His first Kickstarter project, for the DELTA generator, went out not just to thousands of backers but also ad-hoc hospitals in Wuhan. His latest Kickstarter campaign, for the EcoFlow R600, moves the company even further along with its mission to bring affordable power to everyone.
Harris first saw how important portable batteries can be while working on emergency and disaster relief projects at drone company DJI. Over two years, he traveled to more than 15 countries researching and testing how drones could support projects like search-and-rescue missions.

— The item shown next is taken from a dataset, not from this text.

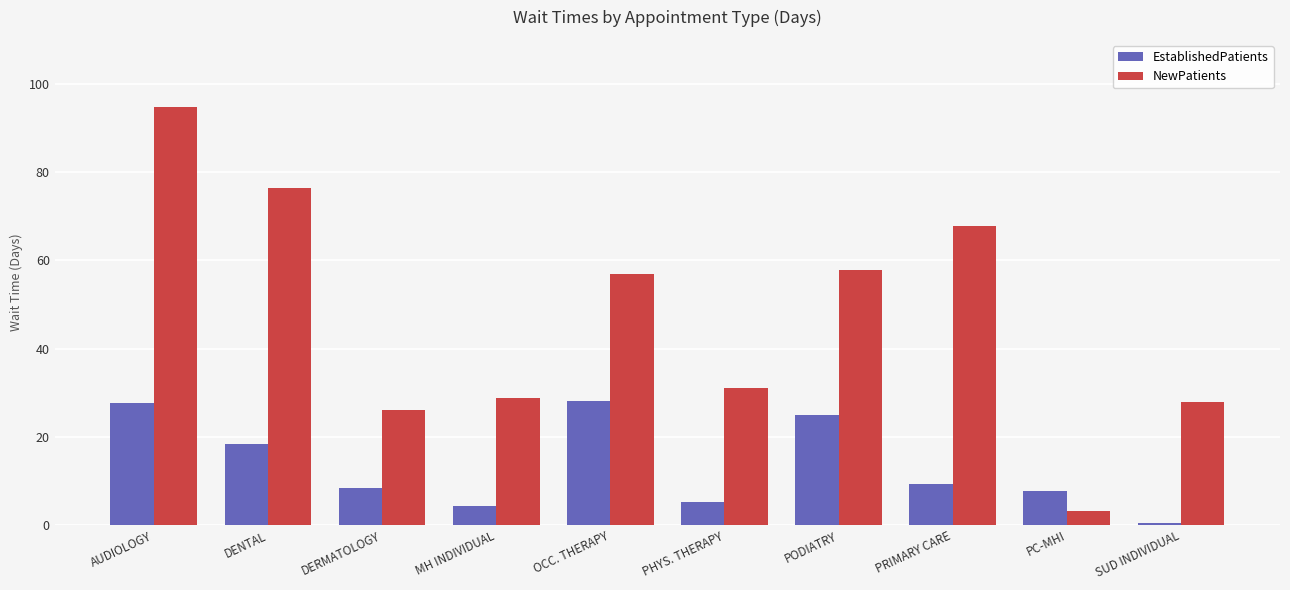

At OCC. THERAPY, list the series in order from largest to smallest.

NewPatients, EstablishedPatients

“I met with firefighters and search-and-rescue teams, and we did mock missions with drones in the mountains, seeing how we can efficiently map large areas of land with drones to look for missing persons,” Harris says. “With drones’ thermal cameras, you can see through smoke, you can find people at night, because their body heat, especially if they’re in snow or water, will show as a stark contrast. But one thing I realized through all these collaborations was that the use case is so different from a consumer hobbyist flying a drone for 20 minutes taking a selfie. If you’re trying to look for a missing person, you’ve got to keep the drone in the air for hours, and battery life becomes a huge issue. On these mock sites, there usually was a command station, and they used these gas generators that were really hard to even get out there in the first place, were loud, smelled bad, needed fuel, and can’t run indoors. So if you’re on an avalanche rescue team, to use the power you have to be out in the snow, you can’t bring the generator in the tent.”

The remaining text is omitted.